» **TEXT**
----------------

Small dragon orchid
- Conservation status: Endangered (EPBC Act)

Scientific classification
- Kingdom: Plantae
- Clade: Tracheophytes
- Clade: Angiosperms
- Clade: Monocots
- Order: Asparagales
- Family: Orchidaceae
- Subfamily: Orchidoideae
- Tribe: Diurideae
- Genus: Caladenia
- Species: C. barbarella
- Binomial name: Caladenia barbarella Hopper & A.P.Br.

= Caladenia barbarella =

- Genus: Caladenia
- Species: barbarella
- Authority: Hopper & A.P.Br.
- Conservation status: EN

Species of orchid

Caladenia barbarella, commonly known as the small dragon orchid, is a plant in the orchid family Orchidaceae and is endemic to the south-west of Western Australia. It has a single broad, hairy leaf held close to the ground and a single greenish-yellow and red flower. It is only known from a small area near the Murchison River.

==Description==
Caladenia barbarella is a terrestrial, perennial, deciduous, herb with an underground tuber and a single ground-hugging, broad, hairy leaf 3-8 cm long and 3-7 mm wide. The single flower is borne on a stem 8-25 cm tall and is greenish-yellow with red stripes and 2 cm wide and long. The lateral sepals and petals are short and hang downwards. The labellum is densely hairy and has a large dark red gland at its highest point. It also has many long purple hairs that are thought to attract pollinators. Flowering occurs in late August and September.

----------------

» **MATERIAL SUPPLIED**

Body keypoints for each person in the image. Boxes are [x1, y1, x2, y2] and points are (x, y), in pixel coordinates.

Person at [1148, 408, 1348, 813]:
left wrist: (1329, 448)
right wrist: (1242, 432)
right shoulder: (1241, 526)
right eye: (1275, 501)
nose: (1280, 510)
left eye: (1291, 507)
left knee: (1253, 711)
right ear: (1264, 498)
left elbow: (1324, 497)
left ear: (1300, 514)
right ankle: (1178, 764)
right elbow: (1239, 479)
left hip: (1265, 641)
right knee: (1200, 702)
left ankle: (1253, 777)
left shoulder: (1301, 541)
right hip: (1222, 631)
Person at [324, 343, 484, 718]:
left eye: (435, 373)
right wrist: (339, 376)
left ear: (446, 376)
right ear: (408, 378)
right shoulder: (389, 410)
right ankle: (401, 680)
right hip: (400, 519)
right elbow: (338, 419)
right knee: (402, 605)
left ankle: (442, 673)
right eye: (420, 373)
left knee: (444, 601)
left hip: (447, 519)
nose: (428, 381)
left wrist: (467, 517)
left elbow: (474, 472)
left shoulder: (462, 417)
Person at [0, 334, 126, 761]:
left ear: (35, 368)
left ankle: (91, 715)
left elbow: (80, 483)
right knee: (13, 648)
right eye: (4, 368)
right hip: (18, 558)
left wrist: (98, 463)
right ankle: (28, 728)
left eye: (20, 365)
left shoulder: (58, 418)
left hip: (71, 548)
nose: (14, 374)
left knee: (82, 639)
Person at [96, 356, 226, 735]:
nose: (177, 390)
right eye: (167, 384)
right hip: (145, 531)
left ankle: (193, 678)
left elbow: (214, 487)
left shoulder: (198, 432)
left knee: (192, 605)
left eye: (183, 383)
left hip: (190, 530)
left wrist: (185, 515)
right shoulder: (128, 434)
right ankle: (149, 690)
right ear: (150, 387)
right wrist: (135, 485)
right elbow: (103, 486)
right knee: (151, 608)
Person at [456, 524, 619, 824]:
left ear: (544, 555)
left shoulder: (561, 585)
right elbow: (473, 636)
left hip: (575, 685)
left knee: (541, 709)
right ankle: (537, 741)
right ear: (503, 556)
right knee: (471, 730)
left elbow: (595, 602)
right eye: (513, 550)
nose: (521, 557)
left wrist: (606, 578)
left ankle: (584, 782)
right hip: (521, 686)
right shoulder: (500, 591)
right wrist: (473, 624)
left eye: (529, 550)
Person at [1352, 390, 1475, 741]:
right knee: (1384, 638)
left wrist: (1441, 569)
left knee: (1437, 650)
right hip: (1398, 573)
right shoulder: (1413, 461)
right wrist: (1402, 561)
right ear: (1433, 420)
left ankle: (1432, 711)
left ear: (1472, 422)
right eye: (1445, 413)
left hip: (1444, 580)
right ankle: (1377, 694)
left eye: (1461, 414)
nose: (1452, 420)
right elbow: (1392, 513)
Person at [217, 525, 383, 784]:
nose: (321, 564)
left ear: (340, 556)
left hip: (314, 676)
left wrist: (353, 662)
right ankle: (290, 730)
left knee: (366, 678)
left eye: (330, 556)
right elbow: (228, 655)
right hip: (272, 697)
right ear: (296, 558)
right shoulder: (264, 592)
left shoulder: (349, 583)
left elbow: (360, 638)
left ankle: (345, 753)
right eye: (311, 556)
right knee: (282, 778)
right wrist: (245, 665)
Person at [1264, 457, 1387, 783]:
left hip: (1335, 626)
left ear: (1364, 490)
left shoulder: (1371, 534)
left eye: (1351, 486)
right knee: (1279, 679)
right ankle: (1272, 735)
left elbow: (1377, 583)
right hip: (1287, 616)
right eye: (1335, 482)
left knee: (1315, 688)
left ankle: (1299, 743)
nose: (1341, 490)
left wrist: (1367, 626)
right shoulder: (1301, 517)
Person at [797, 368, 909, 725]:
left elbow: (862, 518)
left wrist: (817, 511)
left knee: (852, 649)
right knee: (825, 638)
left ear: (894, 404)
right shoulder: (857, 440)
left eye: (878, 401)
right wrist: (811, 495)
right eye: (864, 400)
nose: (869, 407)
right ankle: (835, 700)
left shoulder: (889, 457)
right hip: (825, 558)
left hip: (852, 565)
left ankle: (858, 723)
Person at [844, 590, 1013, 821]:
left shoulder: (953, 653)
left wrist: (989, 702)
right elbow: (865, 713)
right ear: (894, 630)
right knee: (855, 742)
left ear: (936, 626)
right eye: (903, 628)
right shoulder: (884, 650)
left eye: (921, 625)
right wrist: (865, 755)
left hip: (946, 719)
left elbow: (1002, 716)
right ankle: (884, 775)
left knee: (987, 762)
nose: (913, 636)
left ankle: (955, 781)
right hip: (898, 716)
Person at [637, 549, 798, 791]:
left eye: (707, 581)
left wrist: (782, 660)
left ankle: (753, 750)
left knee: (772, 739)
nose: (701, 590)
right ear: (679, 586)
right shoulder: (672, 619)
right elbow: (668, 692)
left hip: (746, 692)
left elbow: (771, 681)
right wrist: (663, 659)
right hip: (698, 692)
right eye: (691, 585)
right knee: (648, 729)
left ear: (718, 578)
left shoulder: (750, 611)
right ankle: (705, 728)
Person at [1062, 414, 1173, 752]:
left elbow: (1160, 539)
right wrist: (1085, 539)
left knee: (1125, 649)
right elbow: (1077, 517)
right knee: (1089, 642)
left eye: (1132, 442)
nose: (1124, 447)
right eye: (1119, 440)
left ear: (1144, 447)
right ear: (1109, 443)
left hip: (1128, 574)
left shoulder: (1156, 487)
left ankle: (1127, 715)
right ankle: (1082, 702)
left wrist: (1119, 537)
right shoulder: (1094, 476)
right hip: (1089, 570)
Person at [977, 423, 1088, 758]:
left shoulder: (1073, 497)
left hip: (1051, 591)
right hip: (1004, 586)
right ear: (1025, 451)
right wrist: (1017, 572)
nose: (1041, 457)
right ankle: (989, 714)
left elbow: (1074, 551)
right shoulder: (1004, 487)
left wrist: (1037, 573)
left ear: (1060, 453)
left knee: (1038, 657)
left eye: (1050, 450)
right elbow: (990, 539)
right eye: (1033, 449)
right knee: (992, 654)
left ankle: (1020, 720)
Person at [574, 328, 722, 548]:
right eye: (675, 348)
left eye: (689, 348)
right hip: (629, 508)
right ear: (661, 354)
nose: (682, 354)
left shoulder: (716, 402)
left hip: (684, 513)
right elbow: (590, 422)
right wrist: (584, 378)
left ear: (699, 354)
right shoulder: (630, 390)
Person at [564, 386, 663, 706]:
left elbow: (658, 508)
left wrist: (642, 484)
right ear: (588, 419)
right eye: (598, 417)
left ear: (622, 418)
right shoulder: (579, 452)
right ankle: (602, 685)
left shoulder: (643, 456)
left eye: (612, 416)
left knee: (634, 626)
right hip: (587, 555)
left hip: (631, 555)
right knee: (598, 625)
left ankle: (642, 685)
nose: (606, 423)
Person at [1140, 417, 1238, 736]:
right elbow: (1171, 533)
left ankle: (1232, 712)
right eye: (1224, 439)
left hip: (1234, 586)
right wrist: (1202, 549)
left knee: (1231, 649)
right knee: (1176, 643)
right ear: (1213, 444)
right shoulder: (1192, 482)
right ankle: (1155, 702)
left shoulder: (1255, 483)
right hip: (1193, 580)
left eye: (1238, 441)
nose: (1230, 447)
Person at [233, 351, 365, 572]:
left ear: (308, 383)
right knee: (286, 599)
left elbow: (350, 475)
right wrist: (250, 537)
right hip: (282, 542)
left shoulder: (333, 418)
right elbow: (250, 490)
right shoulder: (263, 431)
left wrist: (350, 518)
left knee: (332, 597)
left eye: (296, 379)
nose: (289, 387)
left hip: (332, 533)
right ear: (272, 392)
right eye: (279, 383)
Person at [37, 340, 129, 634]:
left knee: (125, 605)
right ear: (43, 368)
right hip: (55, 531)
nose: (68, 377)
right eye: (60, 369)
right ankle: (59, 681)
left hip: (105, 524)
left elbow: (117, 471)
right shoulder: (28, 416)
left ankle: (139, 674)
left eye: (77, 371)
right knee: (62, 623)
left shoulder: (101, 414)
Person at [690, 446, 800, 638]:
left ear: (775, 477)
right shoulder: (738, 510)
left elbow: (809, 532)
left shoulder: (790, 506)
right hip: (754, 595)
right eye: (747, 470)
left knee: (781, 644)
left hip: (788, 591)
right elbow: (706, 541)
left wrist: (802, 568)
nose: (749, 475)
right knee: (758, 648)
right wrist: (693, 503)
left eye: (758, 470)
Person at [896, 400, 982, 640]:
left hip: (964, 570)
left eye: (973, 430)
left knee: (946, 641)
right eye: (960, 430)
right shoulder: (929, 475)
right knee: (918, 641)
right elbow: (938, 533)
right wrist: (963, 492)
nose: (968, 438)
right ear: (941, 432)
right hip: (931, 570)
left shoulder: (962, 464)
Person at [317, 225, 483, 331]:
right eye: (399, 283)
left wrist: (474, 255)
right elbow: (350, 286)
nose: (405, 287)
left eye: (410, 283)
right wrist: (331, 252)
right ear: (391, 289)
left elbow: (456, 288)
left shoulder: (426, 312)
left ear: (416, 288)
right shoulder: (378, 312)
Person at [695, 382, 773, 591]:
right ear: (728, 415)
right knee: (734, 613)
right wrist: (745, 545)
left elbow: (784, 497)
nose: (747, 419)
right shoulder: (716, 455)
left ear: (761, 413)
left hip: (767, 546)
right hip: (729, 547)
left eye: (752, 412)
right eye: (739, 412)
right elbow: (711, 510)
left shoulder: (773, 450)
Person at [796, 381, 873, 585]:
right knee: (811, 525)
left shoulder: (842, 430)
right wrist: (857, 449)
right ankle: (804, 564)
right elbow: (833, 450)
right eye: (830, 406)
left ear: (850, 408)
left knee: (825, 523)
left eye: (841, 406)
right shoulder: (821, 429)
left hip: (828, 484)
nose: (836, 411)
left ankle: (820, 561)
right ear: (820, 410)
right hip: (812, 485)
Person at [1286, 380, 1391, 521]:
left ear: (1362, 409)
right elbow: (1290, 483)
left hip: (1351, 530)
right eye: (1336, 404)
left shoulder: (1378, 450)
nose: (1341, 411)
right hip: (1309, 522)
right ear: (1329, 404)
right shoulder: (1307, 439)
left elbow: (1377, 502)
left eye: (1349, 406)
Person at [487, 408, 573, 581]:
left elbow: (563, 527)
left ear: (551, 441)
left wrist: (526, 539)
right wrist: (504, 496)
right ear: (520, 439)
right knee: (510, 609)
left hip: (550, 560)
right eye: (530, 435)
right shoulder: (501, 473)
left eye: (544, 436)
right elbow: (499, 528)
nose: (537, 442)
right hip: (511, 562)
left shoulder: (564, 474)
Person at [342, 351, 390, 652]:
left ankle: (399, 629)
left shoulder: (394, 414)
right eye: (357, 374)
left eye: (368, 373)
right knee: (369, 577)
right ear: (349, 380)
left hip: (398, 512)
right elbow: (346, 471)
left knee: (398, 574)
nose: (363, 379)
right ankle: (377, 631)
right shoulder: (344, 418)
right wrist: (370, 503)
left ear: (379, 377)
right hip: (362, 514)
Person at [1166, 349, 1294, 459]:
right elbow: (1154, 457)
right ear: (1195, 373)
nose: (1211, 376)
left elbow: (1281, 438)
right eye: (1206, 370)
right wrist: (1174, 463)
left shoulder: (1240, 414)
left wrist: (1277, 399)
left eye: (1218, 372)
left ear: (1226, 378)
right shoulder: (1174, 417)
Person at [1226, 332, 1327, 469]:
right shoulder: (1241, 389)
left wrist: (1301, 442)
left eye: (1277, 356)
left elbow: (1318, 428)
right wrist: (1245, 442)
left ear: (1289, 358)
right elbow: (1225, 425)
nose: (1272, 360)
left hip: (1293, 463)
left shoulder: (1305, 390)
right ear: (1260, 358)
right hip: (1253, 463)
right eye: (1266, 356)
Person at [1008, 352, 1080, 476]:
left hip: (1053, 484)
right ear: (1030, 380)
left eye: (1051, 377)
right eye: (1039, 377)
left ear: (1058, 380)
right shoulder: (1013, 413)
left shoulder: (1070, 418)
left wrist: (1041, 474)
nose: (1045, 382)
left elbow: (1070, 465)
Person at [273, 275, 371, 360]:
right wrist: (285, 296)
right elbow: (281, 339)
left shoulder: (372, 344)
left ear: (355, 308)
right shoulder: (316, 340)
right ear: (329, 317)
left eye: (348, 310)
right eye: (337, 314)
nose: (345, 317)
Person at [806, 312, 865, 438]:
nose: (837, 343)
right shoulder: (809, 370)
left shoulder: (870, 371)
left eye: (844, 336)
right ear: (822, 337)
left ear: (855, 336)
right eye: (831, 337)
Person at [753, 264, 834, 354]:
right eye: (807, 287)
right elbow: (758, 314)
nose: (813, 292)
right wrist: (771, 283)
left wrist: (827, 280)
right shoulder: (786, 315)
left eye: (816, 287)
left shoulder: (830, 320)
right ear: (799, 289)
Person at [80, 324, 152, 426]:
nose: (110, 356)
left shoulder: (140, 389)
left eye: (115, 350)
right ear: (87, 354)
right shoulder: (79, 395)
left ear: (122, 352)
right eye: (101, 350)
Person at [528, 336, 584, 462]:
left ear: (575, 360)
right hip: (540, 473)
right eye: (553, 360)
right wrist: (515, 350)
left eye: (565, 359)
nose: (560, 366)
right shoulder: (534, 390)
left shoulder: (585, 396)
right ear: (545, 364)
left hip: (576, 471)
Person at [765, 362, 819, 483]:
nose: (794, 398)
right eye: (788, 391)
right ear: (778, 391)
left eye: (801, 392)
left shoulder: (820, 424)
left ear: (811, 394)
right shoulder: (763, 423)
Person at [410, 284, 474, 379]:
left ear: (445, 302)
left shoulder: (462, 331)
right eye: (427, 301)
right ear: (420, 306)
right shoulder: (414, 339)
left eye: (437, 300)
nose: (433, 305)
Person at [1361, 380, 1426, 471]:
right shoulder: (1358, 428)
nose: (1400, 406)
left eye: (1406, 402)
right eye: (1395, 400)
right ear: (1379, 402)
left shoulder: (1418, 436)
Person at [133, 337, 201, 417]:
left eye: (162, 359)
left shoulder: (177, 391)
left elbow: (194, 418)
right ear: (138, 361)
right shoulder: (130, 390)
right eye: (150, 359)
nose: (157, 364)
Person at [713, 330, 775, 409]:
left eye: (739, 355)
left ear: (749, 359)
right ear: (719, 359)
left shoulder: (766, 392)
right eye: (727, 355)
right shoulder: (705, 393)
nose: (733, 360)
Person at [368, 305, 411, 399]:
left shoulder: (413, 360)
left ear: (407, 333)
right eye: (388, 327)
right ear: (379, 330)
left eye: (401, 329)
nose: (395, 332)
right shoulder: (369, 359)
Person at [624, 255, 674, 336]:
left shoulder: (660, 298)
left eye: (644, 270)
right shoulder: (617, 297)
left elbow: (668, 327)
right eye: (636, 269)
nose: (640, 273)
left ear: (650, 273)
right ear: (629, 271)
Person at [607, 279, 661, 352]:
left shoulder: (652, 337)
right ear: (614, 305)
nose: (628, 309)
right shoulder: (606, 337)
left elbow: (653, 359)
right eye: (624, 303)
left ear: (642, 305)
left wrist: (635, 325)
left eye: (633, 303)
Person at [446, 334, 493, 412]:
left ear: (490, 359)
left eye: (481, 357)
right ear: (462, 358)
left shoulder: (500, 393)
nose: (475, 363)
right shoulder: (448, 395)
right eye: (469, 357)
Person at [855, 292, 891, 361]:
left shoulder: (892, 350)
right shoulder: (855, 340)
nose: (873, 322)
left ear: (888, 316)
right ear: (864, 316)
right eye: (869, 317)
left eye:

----------------

» **WORK TASK 1**
Answer these from the small dragon orchid text:
(a) Near which river is the orchid known to grow?
(b) How tall is the stem that carries the flower?
(c) When does flowering occur?
» **WORK TASK 2**
Reproduce the part of the small dragon orchid text between "Caladenia barbarella, commonly" and "the Murchison River.", inclusive, word for word.

» **WRITTEN ANSWER 1**
(a) The Murchison River.
(b) 8-25 cm.
(c) In late August and September.

» **WRITTEN ANSWER 2**
Caladenia barbarella, commonly known as the small dragon orchid, is a plant in the orchid family Orchidaceae and is endemic to the south-west of Western Australia. It has a single broad, hairy leaf held close to the ground and a single greenish-yellow and red flower. It is only known from a small area near the Murchison River.